* [What the task requires] Within the data that follows, how many lines contain the word "shoulder"? Reply with only the number.

* [Given records]
####################

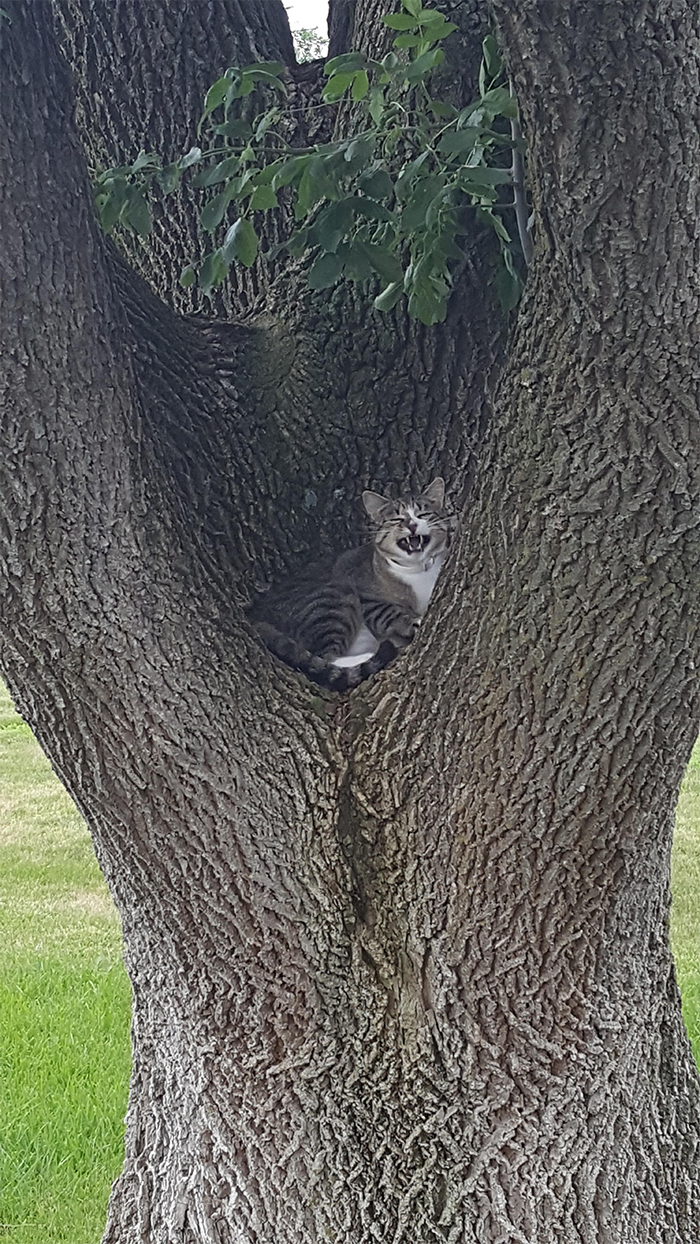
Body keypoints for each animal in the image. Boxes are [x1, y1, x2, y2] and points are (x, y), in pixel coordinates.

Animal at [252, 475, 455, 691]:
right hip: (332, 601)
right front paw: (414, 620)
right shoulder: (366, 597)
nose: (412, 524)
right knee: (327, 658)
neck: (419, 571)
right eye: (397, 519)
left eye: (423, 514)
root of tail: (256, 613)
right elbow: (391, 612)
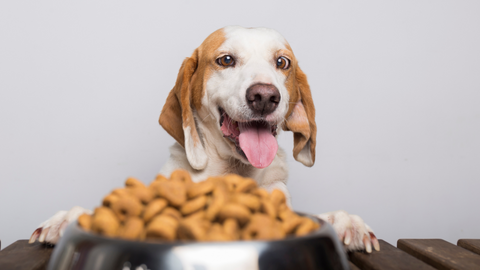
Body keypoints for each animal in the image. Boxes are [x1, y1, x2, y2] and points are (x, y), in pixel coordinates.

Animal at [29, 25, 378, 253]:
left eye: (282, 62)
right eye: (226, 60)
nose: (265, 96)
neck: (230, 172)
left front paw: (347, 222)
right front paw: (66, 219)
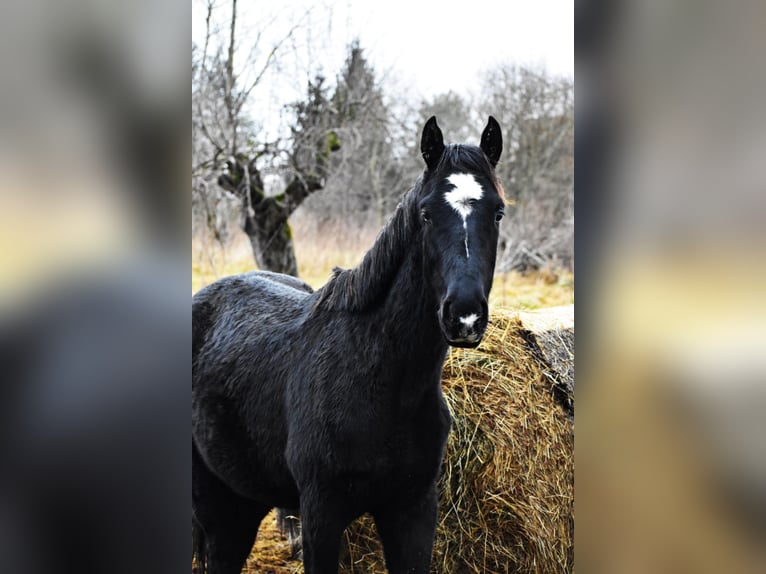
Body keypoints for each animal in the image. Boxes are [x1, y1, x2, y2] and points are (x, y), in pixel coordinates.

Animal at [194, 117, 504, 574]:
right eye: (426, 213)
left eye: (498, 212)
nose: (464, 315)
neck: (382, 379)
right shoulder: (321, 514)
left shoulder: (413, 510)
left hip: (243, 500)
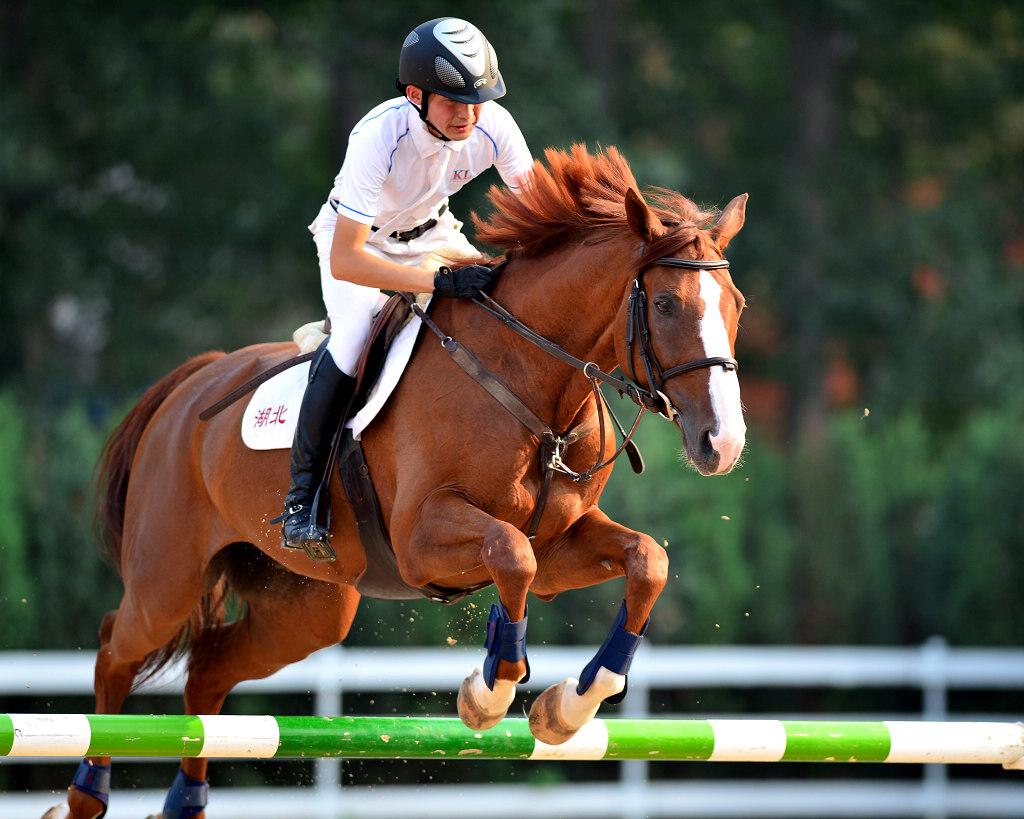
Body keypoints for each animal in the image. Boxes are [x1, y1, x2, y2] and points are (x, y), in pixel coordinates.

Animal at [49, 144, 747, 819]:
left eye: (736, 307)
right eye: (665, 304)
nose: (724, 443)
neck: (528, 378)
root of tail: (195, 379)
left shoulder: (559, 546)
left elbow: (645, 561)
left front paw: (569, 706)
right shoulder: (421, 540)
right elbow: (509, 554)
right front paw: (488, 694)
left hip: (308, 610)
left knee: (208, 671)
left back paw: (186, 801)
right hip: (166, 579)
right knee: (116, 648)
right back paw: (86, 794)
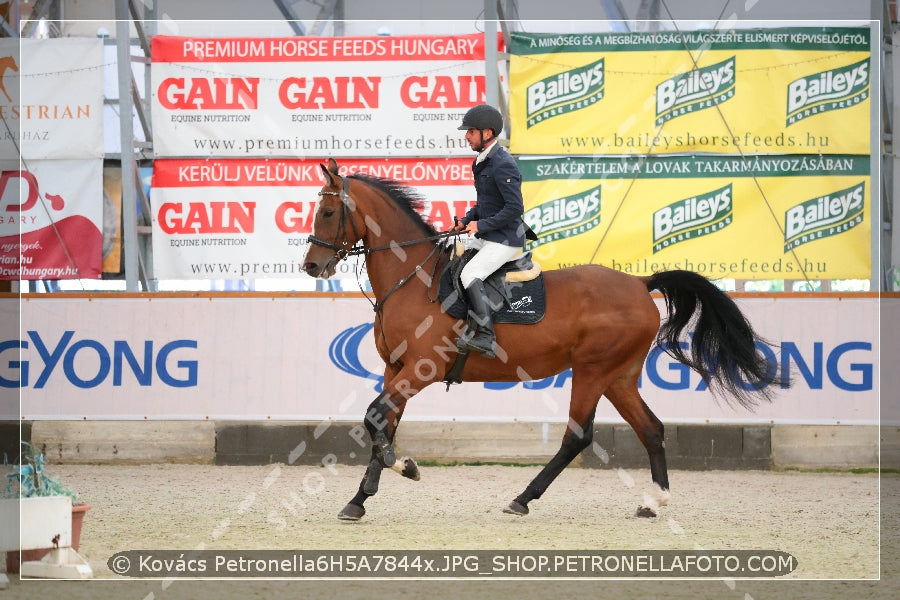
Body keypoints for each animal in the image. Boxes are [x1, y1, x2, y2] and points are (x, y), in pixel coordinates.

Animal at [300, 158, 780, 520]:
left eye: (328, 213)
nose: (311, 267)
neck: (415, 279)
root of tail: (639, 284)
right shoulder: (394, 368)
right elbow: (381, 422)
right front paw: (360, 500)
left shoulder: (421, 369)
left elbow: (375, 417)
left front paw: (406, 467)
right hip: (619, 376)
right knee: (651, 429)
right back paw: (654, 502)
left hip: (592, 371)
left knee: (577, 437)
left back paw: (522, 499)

####################

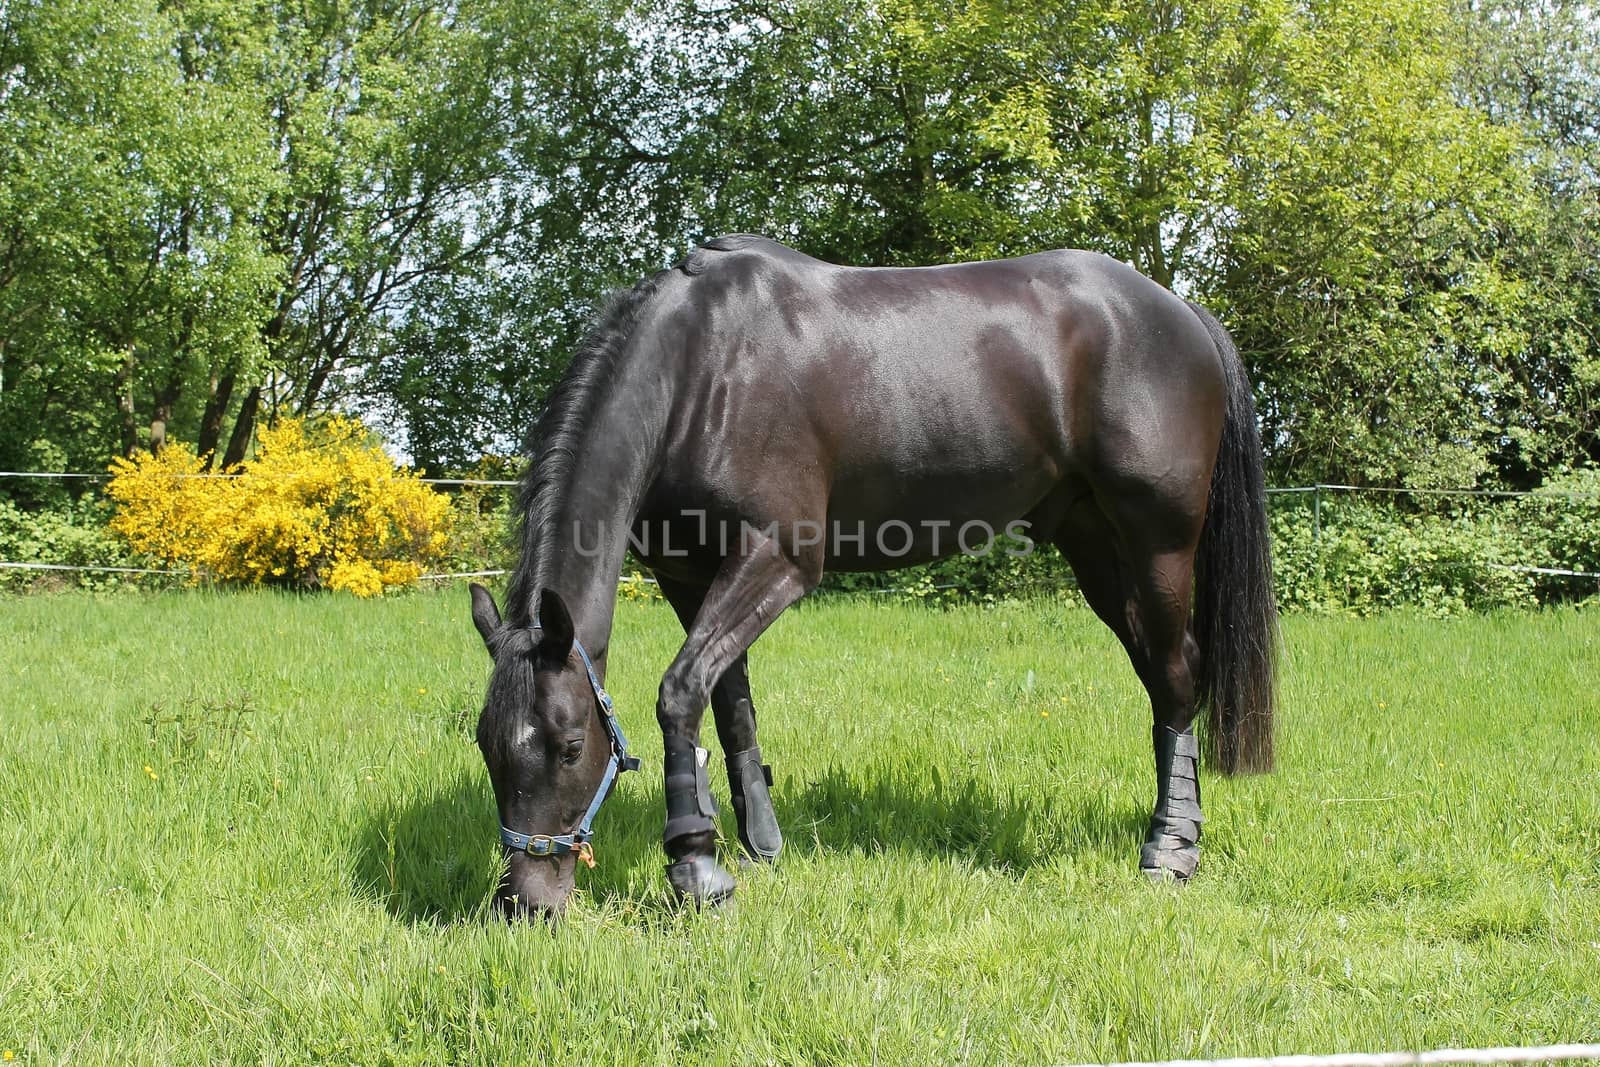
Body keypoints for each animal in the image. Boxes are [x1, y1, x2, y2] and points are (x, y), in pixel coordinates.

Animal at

####################

* [Response area] 7